**INSTRUCTION A**:
Rewrite the part of the childcare debate passage starting with "Having accessible and" and going on through "(Colne Valley)", changing "childcare" to "child care" wherever it occurs.

**DOCUMENT PASSAGE**:

========================================

Having accessible and affordable childcare is really
important to families across the UK, but a policy that does
not recognise the real cost of high-quality nursery
provision risks reducing the availability of childcare
places near to where parents and children live and near to
communities, and I fear it will be counterproductive. I ask
the Minister to look again at the funding arrangements to
ensure that nurseries such as Bright Sparks can continue to
operate and achieve high standards for children.
3.44 pm
-
(Colne Valley)
(Lab)
I thank my hon. Friend the Member for High Peak (Ruth
George) for giving us the opportunity to debate this
important issue.
When a family are spending a majority of their income on
childcare, something has to give. We continuously hear how
we should be more economically stable in work than out of
work, and I am sure we all agree with that. However, that
means that we need childcare that is accessible and there
for families when they need it. With wages stagnant, and
dropping in real terms, 30 hours a week of free childcare
would save the average family £5,000 a year. This policy is
a positive step in the right direction for families, and I
welcome it.

========================================

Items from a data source
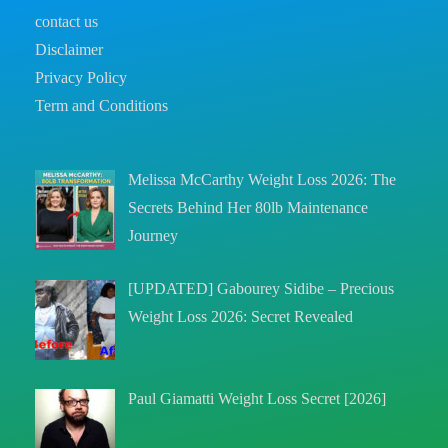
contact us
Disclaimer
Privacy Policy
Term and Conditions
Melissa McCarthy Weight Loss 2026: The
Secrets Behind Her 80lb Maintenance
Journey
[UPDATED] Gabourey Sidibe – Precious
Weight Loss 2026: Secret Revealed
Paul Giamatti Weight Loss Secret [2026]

========================================

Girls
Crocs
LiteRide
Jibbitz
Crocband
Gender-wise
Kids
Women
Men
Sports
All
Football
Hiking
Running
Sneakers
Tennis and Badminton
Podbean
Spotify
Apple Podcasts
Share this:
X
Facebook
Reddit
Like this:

========================================

**INSTRUCTION B**:
Count how many lines of the records contain the string "Weight", treating case as significant, and reply with the number alone.

**YOUR RESPONSE A**:
Having accessible and affordable child care is really
important to families across the UK, but a policy that does
not recognise the real cost of high-quality nursery
provision risks reducing the availability of child care
places near to where parents and children live and near to
communities, and I fear it will be counterproductive. I ask
the Minister to look again at the funding arrangements to
ensure that nurseries such as Bright Sparks can continue to
operate and achieve high standards for children.
3.44 pm
-
(Colne Valley)

**YOUR RESPONSE B**:
3